» **PROBLEM TO SOLVE**
Carry on the court opinion excerpt below about the Park Service's wildfire policies, starting right after its last sentence.

» **SOURCE EXTRACT**
Further, Defendant notes that DO 18 states that it
is intended to improve the internal management of the NPS and is not
intended to, and does not create any right or benefit, substantive or
procedural, enforceable by law, or equity, by a party against the United
States, its departments, agencies, instrumentalities or entities, its officers or
employees, or any other person.
[Id. at 23 (citing Doc. 2-1 at 3)]. As to the FMP, Defendant contends that the introduction
to this document makes plain that it is intended to express goals and provide guidance. [Id.
at 24]. Defendant points to Section 4 of the FMP, which is labeled “Wildland Fire
Operational Guidance,” and states:
Beginning with the initial action to any wildfire, decisions will reflect the
goal of using available firefighting resources to manage the fire in the safest,
most effective, and most efficient means available while meeting identified
fire management unit goals and objectives.
[Id. at 24-25]. Defendant thus contends that neither of these sources supplies mandatory
directives, and thus, fail to remove Plaintiffs’ claims from the scope of the discretionary
function exception. [Id. at 26].
11
Defendant then argues that, even if the FMP is mandatory and binding on the NPS,
§ 3.3.2 affords discretion to Park officials to determine whether and when fire management
activities have the potential to affect the listed parties. [Id. at 40]. Thus, Defendant
contends that this section is not sufficiently specific to defeat the discretionary function
exception. [Id. at 40-41]. Defendant also states that § 4.4 of the FMP, containing the
section on mitigation, refers to the Park’s fire prevention program “objectives,” and thus is
not a mandatory directive, but is also insufficiently specific since it does not prescribe when
or how the NPS must notify. [Id. at 41].
Plaintiffs respond that the policies they cited restrict discretion and mandate certain
conduct. [Doc. 29 at 27]. Plaintiffs contend that the government bears the burden of
proving that a statement is a guideline, rather than a mandate, and the government has not
met that burden here. [Id. at 28]. Plaintiffs further note that the NPS’s own experts relied
on these documents as the source of wildland fire policy. [Id.]. Plaintiffs further contend
that the policy provisions are sufficiently specific, noting that, FMP § 3.3.2, for example,
specifically requires fire managers to inform Park neighbors of all planned and unplanned
fire management activities. [Id. at 28, 34-35].
Defendant replies that, because both DO 18 and the FMP state that they provide
guidance, the management of a given wildfire is left to the discretion of Park Service
professionals. [Doc. 34 at 3]. Defendant contends that Plaintiffs have not rebutted its
showing that the FMP cannot be a source of any mandatory directive, because it was
intended to express goals and provide guidance, rather than prescribe mandatory directives.
[Id. at 13]. Defendant further argues that Plaintiffs have not disputed that FMP § 3.3.2
12
affords discretion to determine whether and when fire management activities have the
potential to affect Park neighbors or when or how Park officials must alert them. [Id.].

» **DATA TO EXAMINE**
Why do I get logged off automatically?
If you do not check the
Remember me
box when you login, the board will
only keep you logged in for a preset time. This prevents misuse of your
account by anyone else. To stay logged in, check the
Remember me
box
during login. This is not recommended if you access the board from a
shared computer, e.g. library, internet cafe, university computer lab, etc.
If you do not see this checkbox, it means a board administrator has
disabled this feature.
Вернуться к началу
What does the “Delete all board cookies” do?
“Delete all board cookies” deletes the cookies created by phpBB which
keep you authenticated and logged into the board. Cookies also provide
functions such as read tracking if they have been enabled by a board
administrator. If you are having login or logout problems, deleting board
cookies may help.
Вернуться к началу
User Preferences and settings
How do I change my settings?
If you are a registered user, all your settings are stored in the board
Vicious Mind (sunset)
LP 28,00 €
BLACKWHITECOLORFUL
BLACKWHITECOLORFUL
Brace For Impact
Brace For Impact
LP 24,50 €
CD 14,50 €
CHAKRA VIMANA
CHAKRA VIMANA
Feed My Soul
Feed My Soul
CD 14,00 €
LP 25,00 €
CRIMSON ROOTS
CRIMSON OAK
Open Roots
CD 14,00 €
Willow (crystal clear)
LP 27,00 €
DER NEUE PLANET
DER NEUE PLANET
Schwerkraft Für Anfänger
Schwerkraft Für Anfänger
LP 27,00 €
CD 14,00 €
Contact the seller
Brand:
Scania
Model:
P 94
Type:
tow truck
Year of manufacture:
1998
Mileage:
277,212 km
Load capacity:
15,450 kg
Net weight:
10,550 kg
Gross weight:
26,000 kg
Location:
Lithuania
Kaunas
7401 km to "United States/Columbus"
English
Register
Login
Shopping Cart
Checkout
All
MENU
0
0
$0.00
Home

» **RESULT OF THE EXERCISE**
The Court agrees with Defendant that DO 18 does not contain any mandatory
directives regarding Plaintiffs’ failure to warn claim. DO 18 states that it sets forth “the
basic principles and strategic guidelines governing the management of wildland fire by the
[NPS].” [Doc. 2-1 at 1]. DO 18 further states that its purpose is to, inter alia, “[e]stablish
a framework by which the NPS will institutionalize and implement principle, policies,
organizational and operational relationships, and changes in law and reporting
requirements.”
[Id. § 1.2(B), p. 2].
Although DO 18 repeatedly emphasizes that
“[f]irefighter and public safety is the first priority in all fire management activities[,]” [see
id. at § 5.1(A), p. 4; § 6.1(A), p. 7], DO 18 also indicates that “[t]he circumstances under
which a fire occurs, and the likely consequences on firefighter and public safety and
welfare, natural and cultural resources, and values to be protected, dictate the appropriate
response to the fire.” [Id. at § 5.1(C), p. 5].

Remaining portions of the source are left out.